The Wall Street Journal called it a “moon shot.” Well, Apollo has landed.

Despite a vocal minority of public school teachers protesting for weeks on the steps of the state capitol, Gov. Bobby Jindal’s ambitious slate of education reforms passed through the state legislature in just 23 days and with bipartisan support.

The bills Jindal has signed into law make significant changes to teacher tenure, charter schools and school vouchers.

Education will become a much more competitive line of work thanks to the new limits placed on teacher tenure and the new hiring and firing authority given to district superintendents. Louisiana and the Baton Rouge region could see the birth of more charter schools with the passing of this new legislation, while more parents of students in failing public schools will be given the opportunity to qualify for state-funded vouchers for enrolling their children in private or parochial schools.

But empowering superintendents and parents to make decisions that can improve the futures of our young people is only a small part of the solution. Teachers need more than to be slapped with new regulations on tenure. They need additional support, too.

Those folks who were shouting on the capitol steps and waving signs are not the enemies; they are our educational work force, the people charged with training the minds of the next generation. And just like their students, they deserve more opportunities to be educated and inspired to develop new skills.

In addition to higher academic standards for education degrees at LSU and other state colleges and increased faculty—something more easily accomplished if Jindal would stop cutting funding to those institutions—Louisiana needs more alternative training programs for future educators; programs like Teach for America, which produced the state’s new superintendent, John White, and has proven it can quickly and effectively recruit and equip top talent to be leaders in the classroom.

Moreover, these new programs need to collaborate with traditional ones to determine best practices, plug any deficiencies either may have and—perhaps most importantly—create incentive programs and performance-based rewards for alums who excel.

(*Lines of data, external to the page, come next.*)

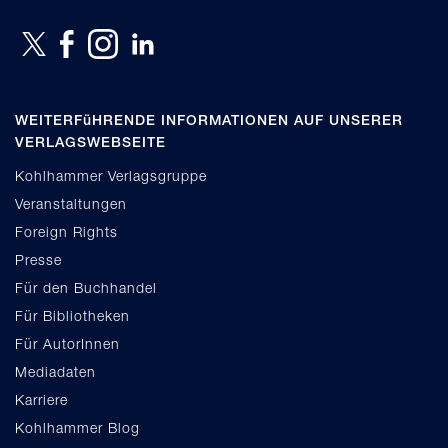
WEITERFüHRENDE INFORMATIONEN AUF UNSERER
VERLAGSWEBSEITE
Kohlhammer Verlagsgruppe
Veranstaltungen
Foreign Rights
Presse
Für den Buchhandel
Für Bibliotheken
Für AutorInnen
Mediadaten
Karriere
Kohlhammer Blog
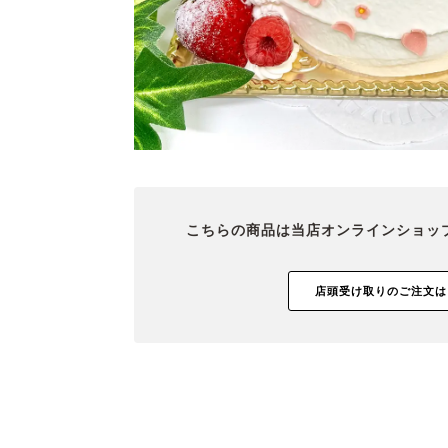
こちらの商品は当店オンラインショッ
店頭受け取りのご注文は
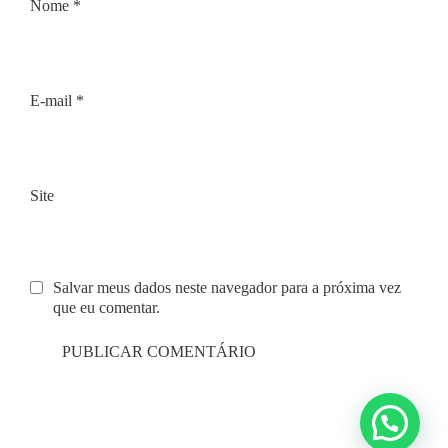
Nome
*
E-mail
*
Site
Salvar meus dados neste navegador para a próxima vez
que eu comentar.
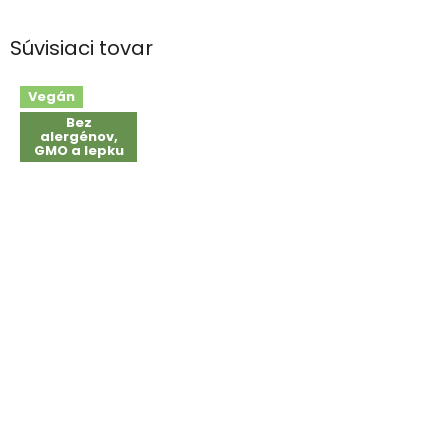
Súvisiaci tovar
Vegán
Bez
alergénov,
GMO a lepku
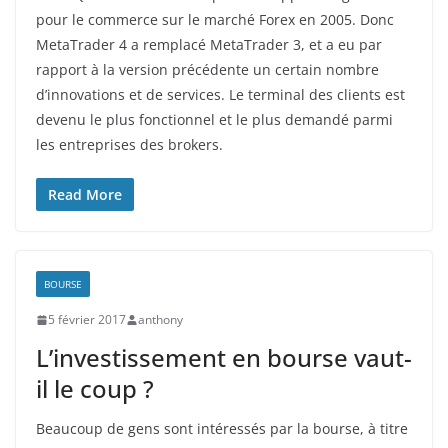
pour le commerce sur le marché Forex en 2005. Donc
MetaTrader 4 a remplacé MetaTrader 3, et a eu par
rapport à la version précédente un certain nombre
d’innovations et de services. Le terminal des clients est
devenu le plus fonctionnel et le plus demandé parmi
les entreprises des brokers.
Read More
BOURSE
5 février 2017
anthony
L’investissement en bourse vaut-
il le coup ?
Beaucoup de gens sont intéressés par la bourse, à titre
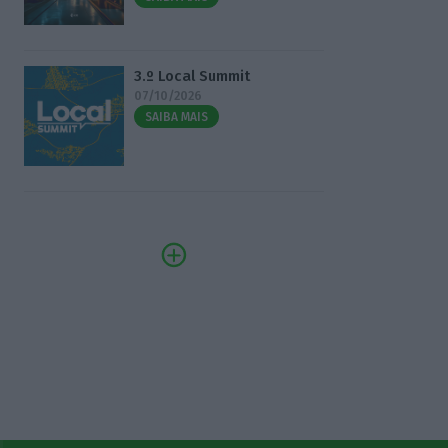
3.º Local Summit
07/10/2026
SAIBA MAIS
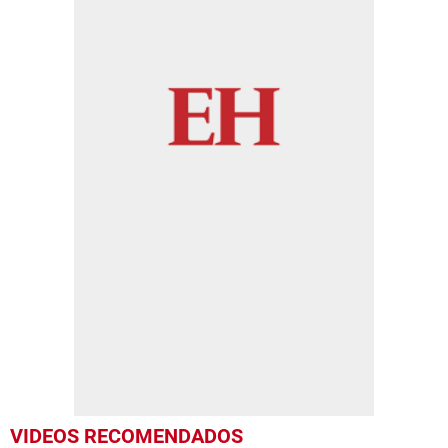
VIDEOS RECOMENDADOS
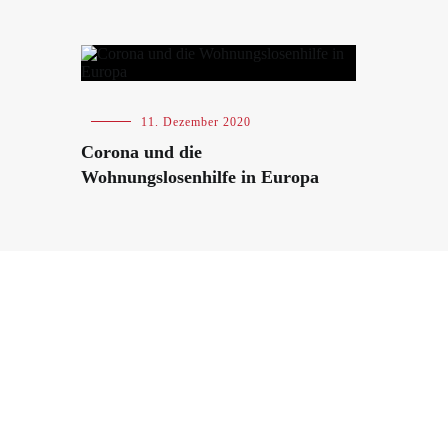
Blog
,
11. Dezember 2020
International
Corona und die
Wohnungslosenhilfe in Europa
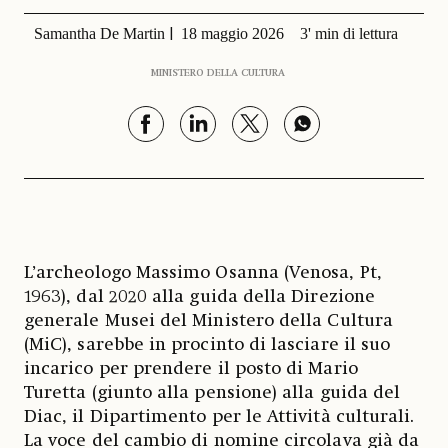
Samantha De Martin
18 maggio 2026
3' min di lettura
MINISTERO DELLA CULTURA
L’archeologo Massimo Osanna (Venosa, Pt,
1963), dal 2020 alla guida della Direzione
generale Musei del Ministero della Cultura
(MiC), sarebbe in procinto di lasciare il suo
incarico per prendere il posto di Mario
Turetta (giunto alla pensione) alla guida del
Diac, il Dipartimento per le Attività culturali.
La voce del cambio di nomine circolava già da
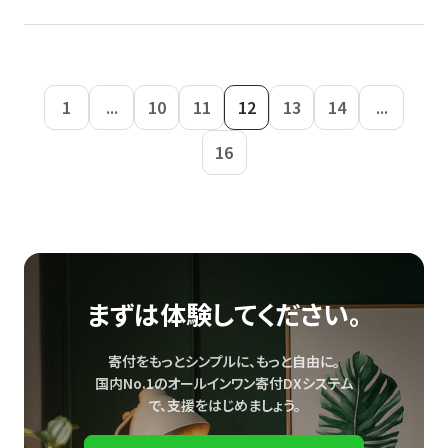
1
...
10
11
12
13
14
...
16
まずは体験してください。
寄付をもっとシンプルに、もっと自由に。
国内No.1のオールインワン寄付DXシステム
で、
支援をはじめましょう。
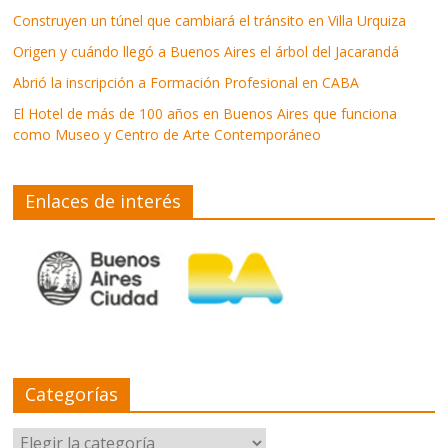
Construyen un túnel que cambiará el tránsito en Villa Urquiza
Origen y cuándo llegó a Buenos Aires el árbol del Jacarandá
Abrió la inscripción a Formación Profesional en CABA
El Hotel de más de 100 años en Buenos Aires que funciona
como Museo y Centro de Arte Contemporáneo
Enlaces de interés
Categorías
Categorías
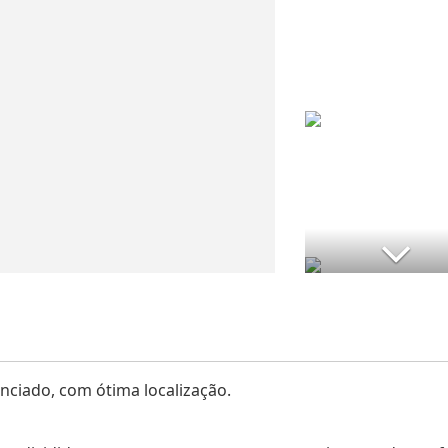
ciado, com ótima localização.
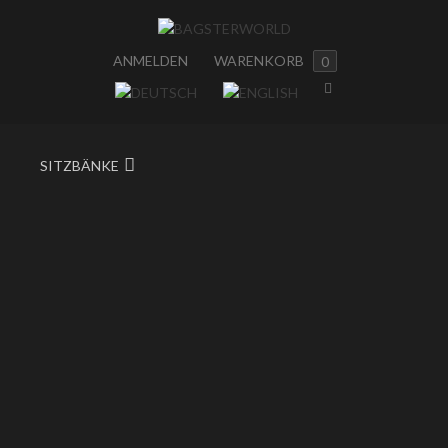
ANMELDEN
WARENKORB
0
SITZBÄNKE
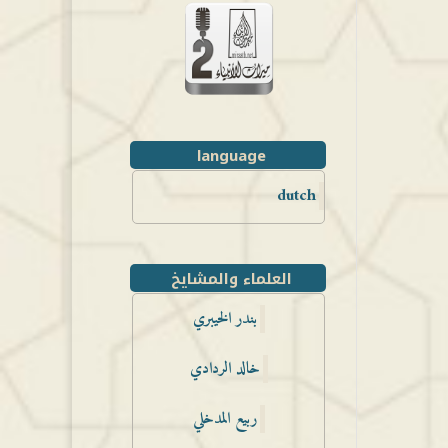
language
dutch
العلماء والمشايخ
بندر الخيبري
خالد الردادي
ربيع المدخلي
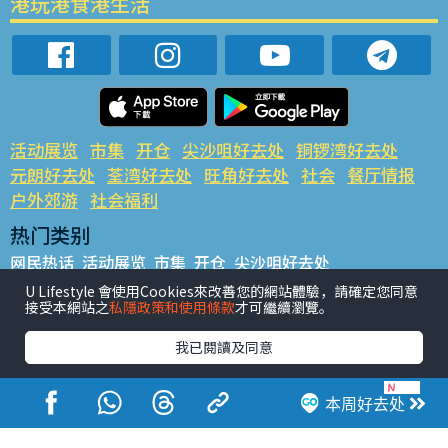
港玩港食港生活
活动展览
市集
开仓
尖沙咀好去处
铜锣湾好去处
元朗好去处
荃湾好去处
旺角好去处
社会
餐厅情报
户外郊游
社会福利
热门类别
网民热话
活动展览
市集
开仓
尖沙咀好去处
铜锣湾好去处
元朗好去处
荃湾好去处
旺角好去处
社会
U Lifestyle 會使用Cookies來改善您的網站體驗，請確定您同意
接受本網站之
私隱政策和使用條款
才可繼續瀏覽。
餐厅情报
户外郊游
热门标签
我已閱讀及同意
#UGO揾好去处
#人气活动推介
#美食社群热话
#亲子玩乐好去处
#ULifestyle应用程式
#限时抢
本周好去处
#UJetso礼物放送
#ULifestyle商户中心
#著数
#网络热话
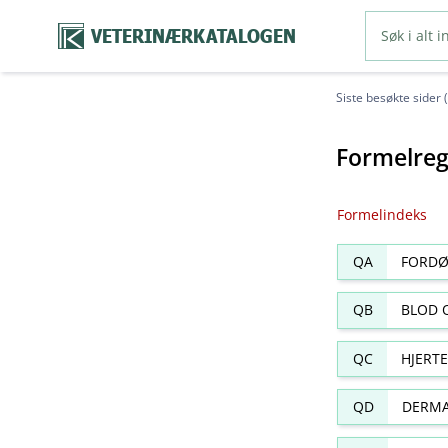
VETERINÆRKATALOGEN
Siste besøkte sider 
Formelreg
Formelindeks
QA
FORDØ
QB
BLOD 
QC
HJERT
QD
DERMA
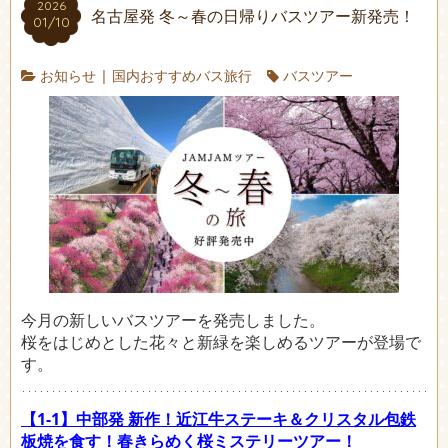
2026
名古屋発 冬～春の日帰りバスツアー新発売！
01/10
お知らせ
|
国内おすすめバス旅行
バスツアー
今月の新しいバスツアーを発売しました。
桜をはじめとした花々と新緑を楽しめるツアーが登場で
す。
【1-1】中部発 新作！近江牛ステーキ＆クリスタル包鉄
板焼を食す！春きらめく桜ミステリーツアー！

Of course, parental involvement is crucial. Studies show a lack of it affects student performance. But it can never be the lone scapegoat for our state’s poor academics. If Louisiana wants better students, it’s going to have to produce better teachers.

For certain, the work is only just beginning that will be necessary to implement these new laws and find the ingenuity to renovate and revitalize how teachers teach and how students learn in Louisiana.

It is going to take much more leadership to follow through on effective change with Jindal’s education reforms than it took to get them signed into law.

Still, the potential impact of the new laws and the legislative success passing them should not be understated. State Rep. Steve Carter, state Sen. Conrad Appel, Jindal’s Chief of Staff Stephen Waguespack and a host of support organizations that lobbied for change deserve to be recognized for the tremendous amount of work put into initiating such major alterations to the way the public education system operates in our state.

This is one small step for Louisiana, but it could mean one giant leap for our children.